Yesterday I finished leading three weeks of adult Sunday school based on the film “The God Delusion Debate”, a dialogue/debate between Richard Dawkins and John Lennox. Overall it was an engaging dialogue and Lennox made some good points. He also had what was undoubtedly the best line of the event. After the moderator quoted Dawkins appealing to John Lennon (“Imagine there’s no heaven…”) Lennox responded that rather than listen to John Lennon he should now listen to John Lennox. (The second best line also belonged to Lennox when he asked Dawkins if he had faith in his wife.)
But Lennox stumbled at a few points, though I doubt many people in the room would have noticed. The two main quibbles I had with him concerned his comments on epistemology and cosmology.
The first problem came when Lennox responded to Dawkins’ anti-faith rhetoric by insisting that faith is based on evidence. This implies a type of evidentialism in which every proposition one rationally believes requires some evidence. But this quickly runs into problems. Consider a simple example.
You need directions for a used book shop. So you stop a passerby and ask him directions. He tells you “Three blocks east and then turn left at 21st ave. It’s beside the flower shop.” Based on those directions you proceed down the street three blocks east and turn left…
You clearly had faith in the testimony of that passerby. But what evidence was the faith based on? After all, you’d never met the fellow before. Perhaps Lennox could reply like this:
“If I’m going to buy a used car I start it up and look it over. If it idles smoothly and there are no visible problems then that is evidence that the car is reliable. It may not be first-rate evidence, but it is evidence just the same. Well the same goes for testimony. The fact that the passerby appears reasonable and honest — everything seems to be running smoothly — provides evidence that he is trustworthy. Granted he could be a liar and the car could be a lemon. But in each case there is evidence on which faith is based.
At this point we find ourselves grappling with the blurred lines of the concept of evidence. Evidence is that which provides a reason or ground to assent to the truth of a proposition. So when does something provide a reason or ground to believe something else is true? Does the fact that a person appears to be reasonable and honest provide a reason or ground to assent to the truth of what that person says? Perhaps we ought to trust that person, but is it proper to say that we’re trusting them based on evidence?
The bottom line is that we can’t seek evidence for everything we believe. And any attempt to ground all our beliefs in evidence will end up defining evidence so broadly as to make the concept nearly meaningless.
Consequently it would be much better to say that in some cases it is proper to assent to the truth of a proposition even when there is no direct evidence for it. We need starting points from which we can begin to reason. These starting points are not indefeasible, they could be wrong, they are open to critical analysis. But we accept them unless we have a reason not to.
By presenting that kind of position Lennox would have an epistemology which is psychologically more defensible (i.e. it represents the way people actually reason), which does not render the concept of evidence vacuous, and which challenges Dawkins’ facile commentary on faith. Unfortunately he chose instead to take the lower road by accepting the same tacit commitment to unqualified evidentialism that is assumed by Dawkins.
The other big quibble I had came when Lennox argues for the authority of the Bible based on the alleged congruence of Genesis 1 and Big Bang cosmology. This attempt to equate “Let there be light” with T=0 strikes me as very naive. Imagine somebody defending the importance of “Little Red Cap” (the original Grimm’s version of “Little Red Riding Hood”). Out of one corner of their mouth they say “It is a German folktale and shouldn’t be read literally” and yet out of the other corner they point to an ancient red cloak that was discovered deep in the Black Forest as evidence for the text’s value. Which is it? Is “Little Red Cap” to be defended by identifying correlations with past history or not?

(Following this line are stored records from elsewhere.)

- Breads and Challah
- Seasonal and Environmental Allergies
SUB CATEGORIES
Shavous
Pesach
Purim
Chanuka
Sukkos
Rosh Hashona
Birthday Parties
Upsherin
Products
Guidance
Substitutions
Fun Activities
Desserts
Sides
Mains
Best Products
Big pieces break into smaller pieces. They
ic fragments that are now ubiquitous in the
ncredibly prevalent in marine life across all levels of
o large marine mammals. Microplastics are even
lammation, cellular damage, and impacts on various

My point is not that the Bible is “just a folktale”. The point, rather, is that you have to be consistent to the genre of a text when you’re seeking to defend its value to others. To say that Genesis 1 is an ANE cosmogonic creation narrative which is a theological rather than scientific account of the universe, but then add that it ALSO is scientific here or there is to talk out of both corners of the mouth.
On this point Dawkins had the third best line of the evening when he pointed out that there are only two possibilities: either the universe had an origin a finite time ago or it didn’t. The fact that Genesis 1 may have got this right is thus no more noteworthy than calling a coin toss.